Thu Dec 11 02:13:03 PST 2008

Andreas,

----- "Andreas Dilger" <adilger at sun.com> wrote:

> As an FYI, Lustre supports the "immutable" attribute on files (set
> via "chattr +i {filename}", so that "read-only" files can prevent clients
> from modifying the file accidentally.  It requires root to set and
> clear this flag, but it will prevent even root from modifying or
> deleting the file until it is cleared.

Good to know - thanks.

> > Another trick we used for small files was to cache them on a Lustre
> > client which then exported it over NFS. Putting plenty of RAM in the
> > NFS exporter meant that we could hold a lot of metadata and file data
> > in memory. We would then "bind" mount this over the desired branch of
> > the actual Lustre filesystem tree. This kind of defeats the purpose
> > of Lustre somewhat but can be useful for the rare cases when it can't
> > compete with NFS (like small files).
> 
> Unfortunately, metadata write-caching proxies are still down the road
> a ways for Lustre, but it is interesting to see this as a workaround.
> Do you use this in a directory where lots of files are being read, or
> also in case of lots of small file writes?  It would be highly
> strange if you could write faster into an NFS export of Lustre than to the
> native client.

We only really use this for write once/read many types of workloads. In fact we tend to use this trick only on user workstations where waiting for 30,000 small files to load into Maya can be a ten minute operation (down to around 2 minutes via an NFS cache). On the compute farm we just leave everything as native Lustre.

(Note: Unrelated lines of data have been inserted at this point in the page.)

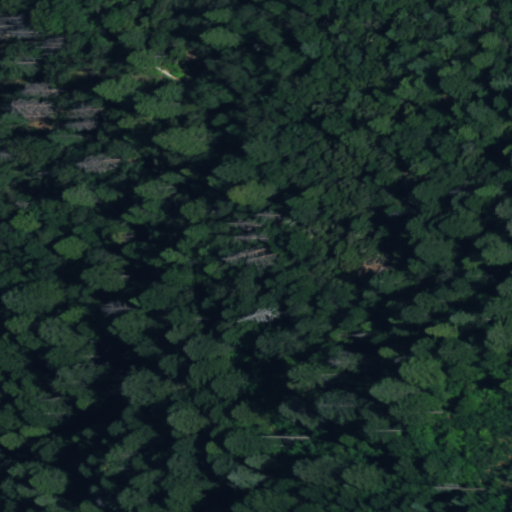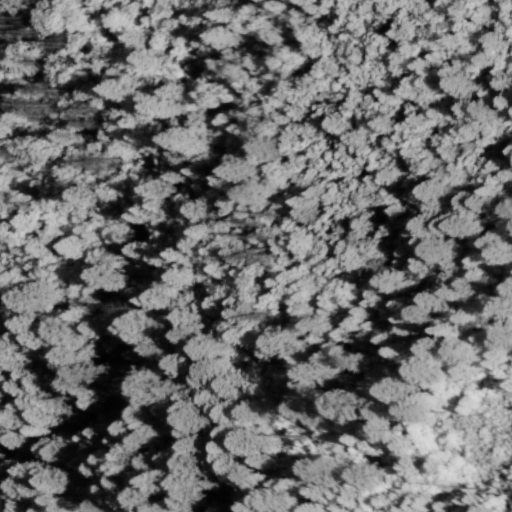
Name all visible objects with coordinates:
park: (92, 507)
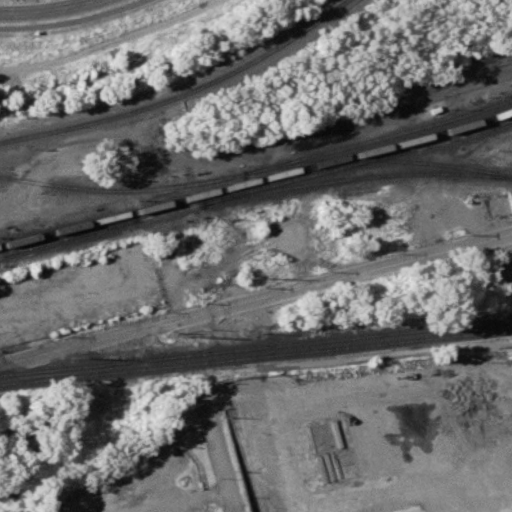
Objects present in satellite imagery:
road: (43, 9)
road: (69, 21)
road: (129, 42)
railway: (181, 94)
road: (251, 154)
railway: (380, 159)
railway: (259, 169)
railway: (354, 177)
railway: (256, 179)
railway: (135, 187)
railway: (257, 190)
road: (1, 200)
building: (507, 203)
railway: (71, 231)
railway: (0, 236)
road: (255, 297)
railway: (255, 347)
railway: (255, 356)
railway: (286, 364)
road: (218, 452)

> Also, what version is the client in this case?  With 1.6.6 clients
> and servers the clients can grow their MDT + OST lock counts on demand,
> and the read cache limit is by default 3/4 of RAM, so one would
> expect that the native client could cache as much needed already.  The 1.8.0
> OST will also have read cache, as you know, and it would be
> interesting to know if this improves the small-file performance to NFS levels.

The client was 1.6.5 which I thought had the dynamic lock count tuning enabled too. Either way I would bump up the MDT lock count by hand to cover the likely number of small files. I am also interested to see how small file performance is effected by OST caching. However it is my experience that the slow small file performance has more to do with waiting for both the MDS and OSS RPCs to return for every file and that the read speed from disk is a small percentage of the overall time. Of course once the disk starts seeking all over the place under heavy load then it has a much greater effect.

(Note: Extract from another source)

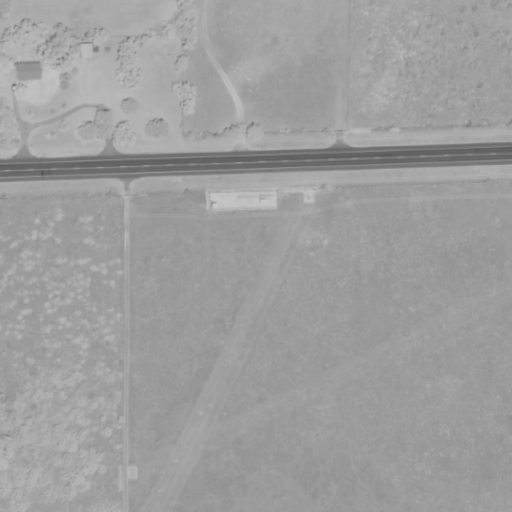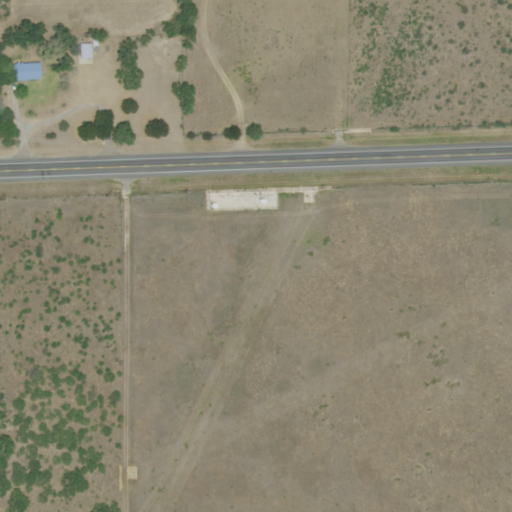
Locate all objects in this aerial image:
building: (83, 52)
building: (20, 71)
road: (256, 164)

> One of the things that we also discussed internally in the past is to
> allow storing of small files (<= 64kB for example) entirely in the
> MDT. This would allow all of the file attributes to be accessible in a
> single place, instead of the current requirement of doing 2+ RPCs to get all
> of the file attributes (MDS + OSS).

As I said it *seems* to me (scientific huh?) that much of the time between files is waiting on both of these RPCs to return. In the same way that "ls -l" type operations are always going to be slower in Lustre than a single NFS server. Putting small files on the MDT would probably help but it will make sizing up the MDT a bit trickier.

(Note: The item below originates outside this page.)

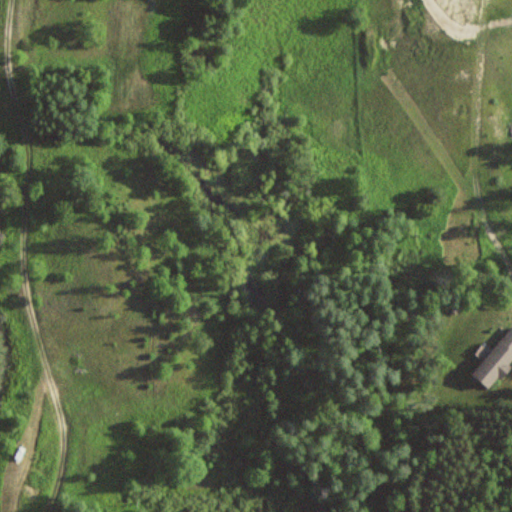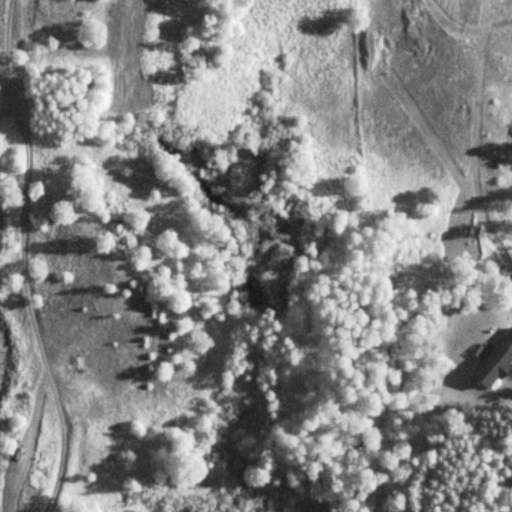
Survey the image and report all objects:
building: (496, 361)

> Having feedback from you for particular weaknesses makes it much more
> likely that they will be implemented in the future.  Thanks for
> letting keeping in touch.

Here is a quick and dirty comparison of the stat() type performance of ~30,000 files using various setups:

 # find /net/epsilon/tests/meshCache -printf '%kk\t|%T@|%P\n' > /dev/null
 files in dir (Lustre):     41.54 seconds
 files in squashfs loopback: 1.73 seconds
 files in xfs loopback:      2.75 seconds
 files from NFS cache:       5.37 seconds

Daire